Chat here about code rewrites, mods, etc... with respect to the github project

Moderator: igrr

User avatar
By Driftmonster
#76423 Hello bjoham,

the trickiest part is when i have received the register address from the Master and have to enable interrupts on both, SCL and SDA, lines. Sometimes the ESP8266 cant keep up, if SDA changes to quickly after SCL becomes high.
I then stumbled accross Xtensa® Instruction Set Architecture (ISA) Reference Manual. In Chapter is an explanation on how to use a single ASM instruction to change the current intterupt level, which means dis-/enabling all interupts is very very fast, because the controller doesnt have to deal with a C-Function:
Code: Select allrsil a2, *newlevel*

*newlevel* can have the values from 0 to 3. This has got me a good boost of around 0.5 to 0.75 µs from the entry point of my ISR to reenabling the interrupts. Since i am using Arduino IDE to keep things simple, you can use it like this:
Code: Select all__asm__("rsil a2, *newlevel*");

I am not allowed to post any specific source from my library, but i can show you, how my setup routine looks in my testing program:
Code: Select all////////////////////////////////////////////////////////////////////////////////////////////////////////////////////////////
// Variables
volatile uint8_t          I2C_Slave_RxBuffer[256]    = { 0x00 };
volatile uint8_t          I2C_Slave_TxBuffer[256]    = { 0x00 };
volatile uint8_t          I2C_Slave_RegAddresses[10] = { 0x10, 0x20, 0x30, 0x40, 0x50, 0x60, 0x70, 0x80, 0x90, 0xFE };

void setup()
    // Open Serial Port for Debug

    // Print Chip Information
    // Fill TxBuffer with Random Values
    uint16_t i = 0;
    for ( i ; i<sizeof(I2C_Slave_TxBuffer) ; i++) {
        I2C_Slave_TxBuffer[i] = RANDOM_REG32 & 0xff;

    // Set GPIOs for SCL and SDA

    // Set allowed Register Addresses
    I2C_SLAVE_setRegisters( I2C_Slave_RegAddresses );

    // Pass Rx and Tx Buffers (It is possible to use the same Buffer for Rx and Tx)

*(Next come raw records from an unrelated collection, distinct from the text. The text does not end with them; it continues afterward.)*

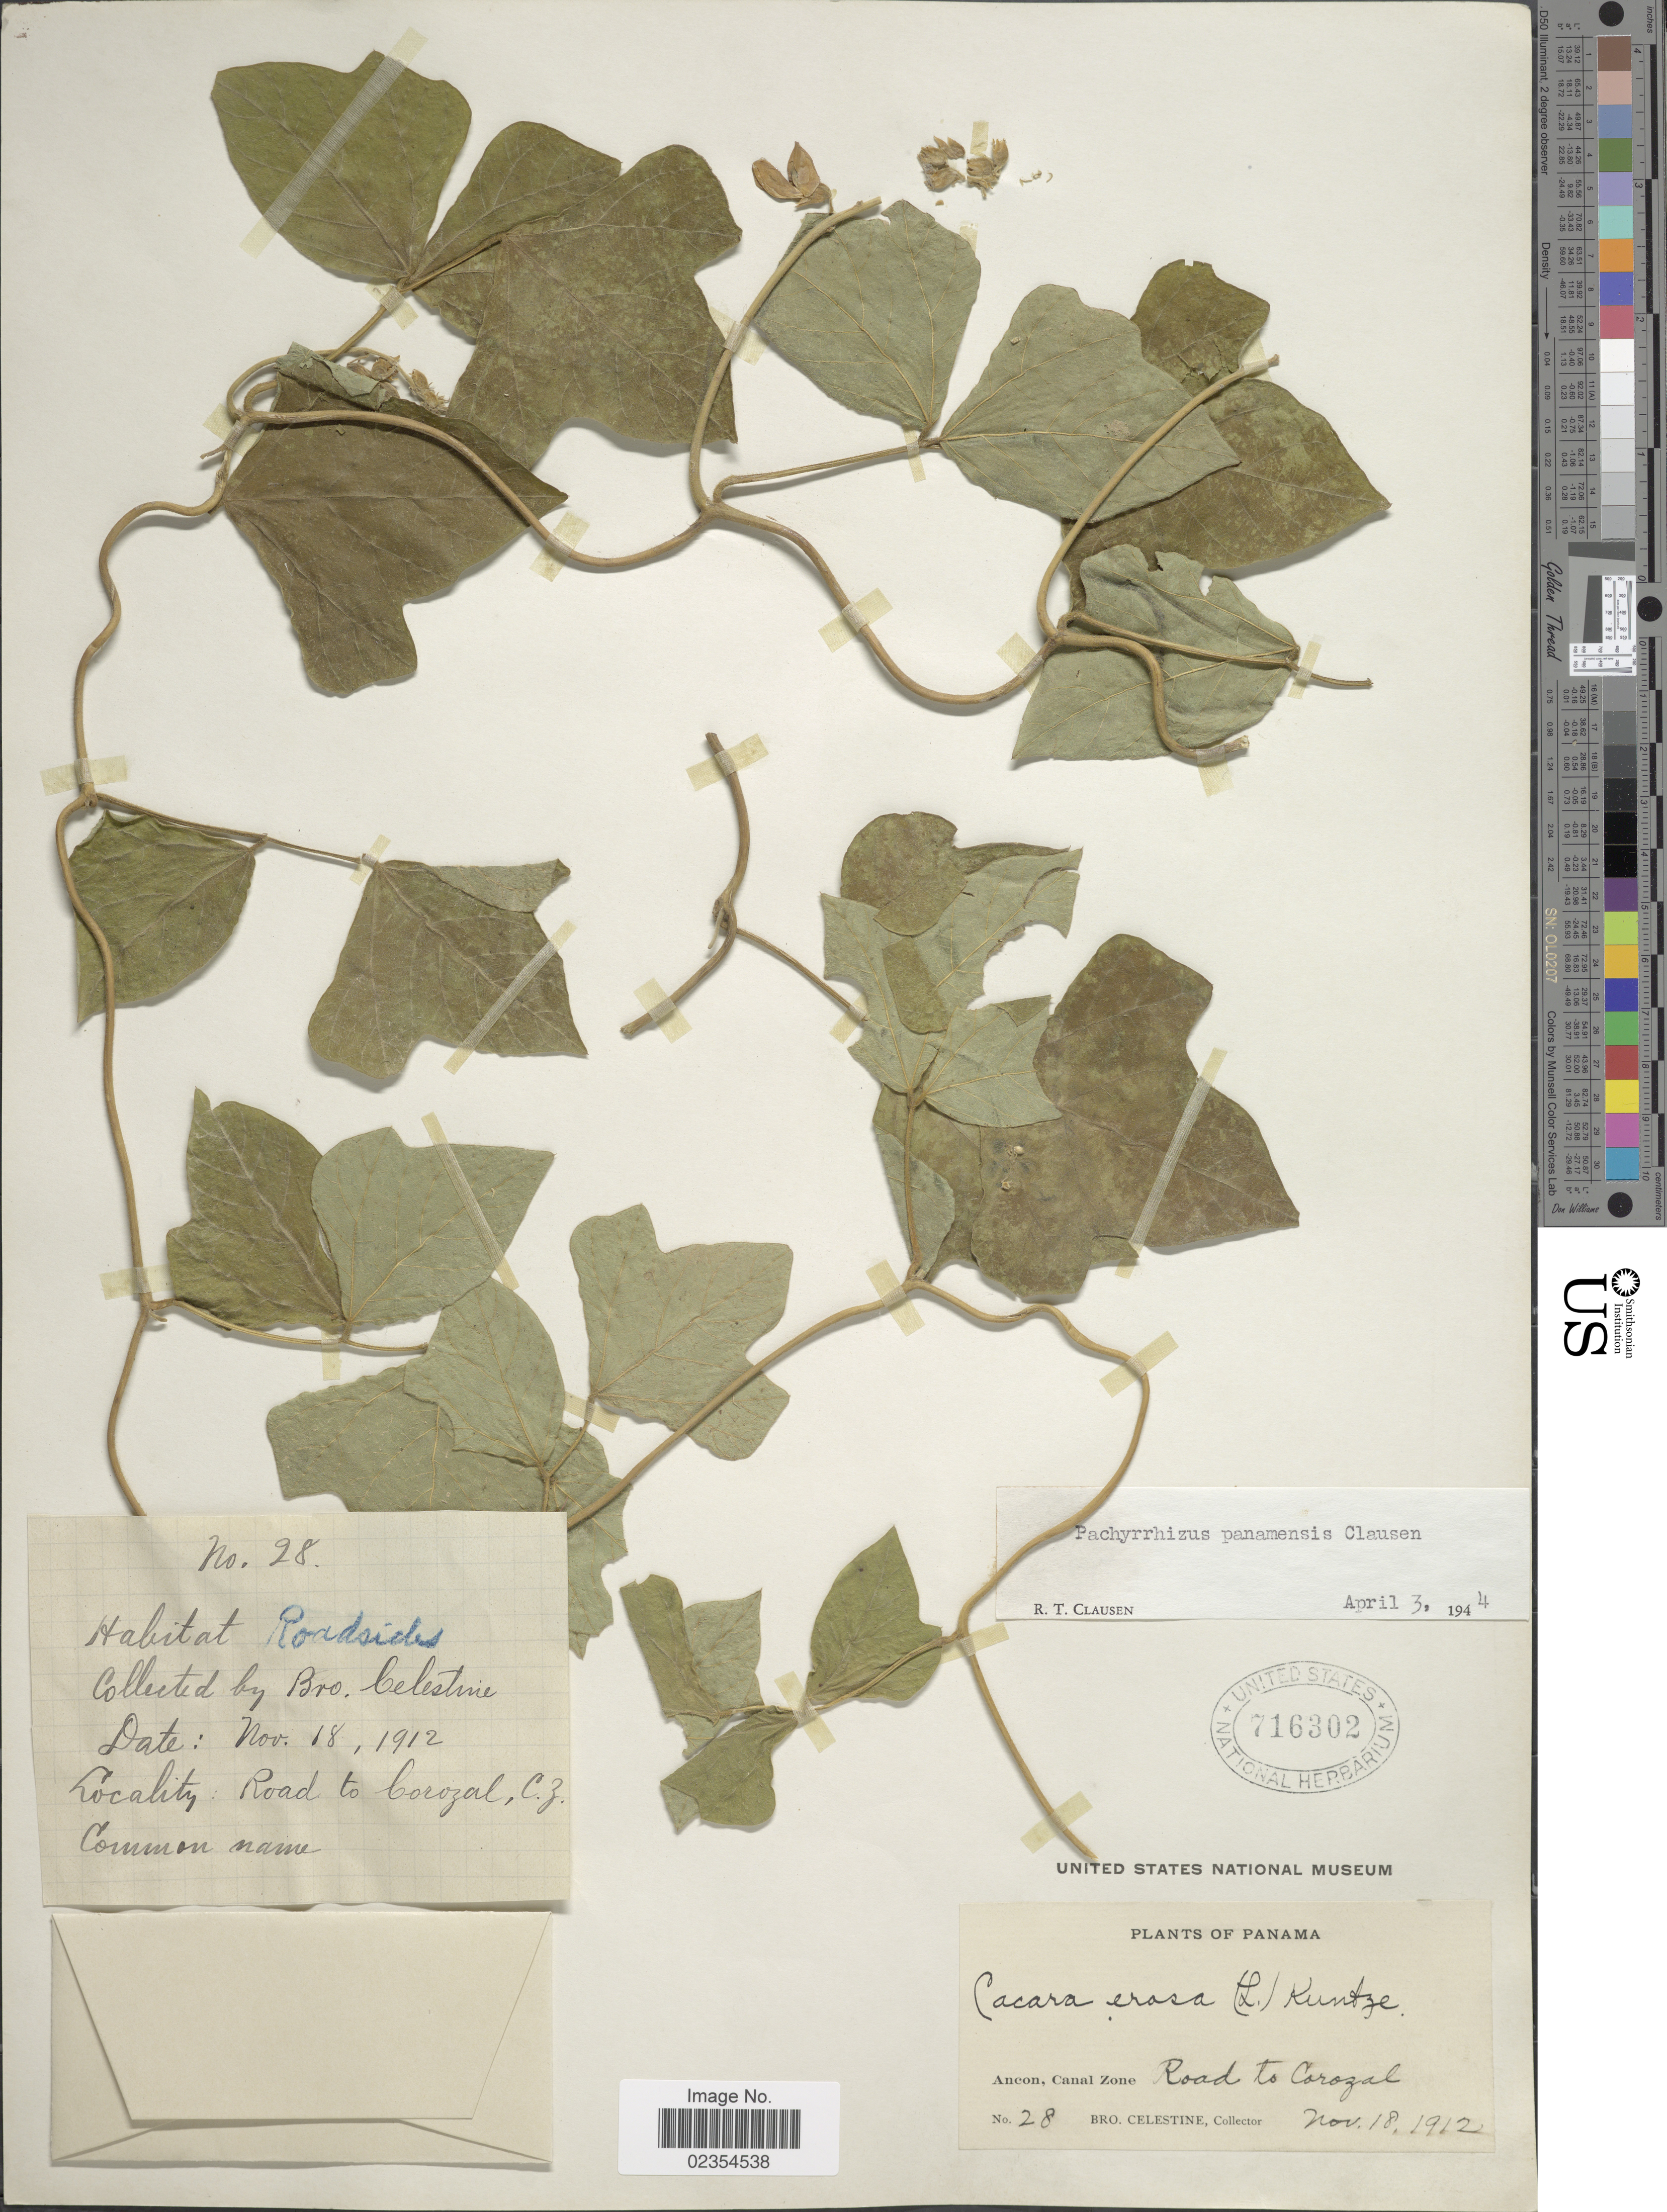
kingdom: Plantae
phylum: Tracheophyta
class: Magnoliopsida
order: Fabales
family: Fabaceae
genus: Pachyrhizus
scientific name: Pachyrhizus panamensis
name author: R.T. Clausen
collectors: B. Celestine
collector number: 28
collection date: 1912-11-18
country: Panama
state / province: Colón / Panamá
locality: Ancon, Canal Zone, Road to Corozal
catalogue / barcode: US 716302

    // Set I2C Slave Address to listen to

Here are two screenshots for reading and writing with 2 ESP8266 at 100 kHz. Master ESP8266 runs at 80 MHz, Slave ESP8266 still runs at 160 MHz.

I hope it helps you improving your code ;)

// Edit: I recently implemented Clock Stretching, that is why there are pauses in the pictures. Also fixed some typos.
User avatar
By rajhlinux
#89664 Hello all, I need some help in making a WeMos D1 Mini (ESP8622) into slave mode for I2C.

So everyone says you can not make the ESP8622 into slave mode, but here I'm seeing you guys making your ESP8622 into slave mode, I am puzzled...

So what do I need to make my ESP8622 into I2C slave mode?

Is there some kind of implementation I can download, such as a library and compile the code using Arduino?

User avatar
By StanJ
#89763 There are slave examples in the Wire library: slave_receiver and slave_sender. In order for them to work, you should compile with 160MHz CPU clock and only run the slave at 50KHz or slower. The slow speed is due to the SDK interrupt processing latency, which is insanely high compared to other micros I've used.

The slave code in the Wire library is horribly buggy. I started re-writing it from scratch and then got distracted by COVID, trying to keep all of our employees alive. It's much harder for me since some of the Wire core is now in C++, and I don't understand it any longer. I can code assembly with ease, but C++ just completely stumps me.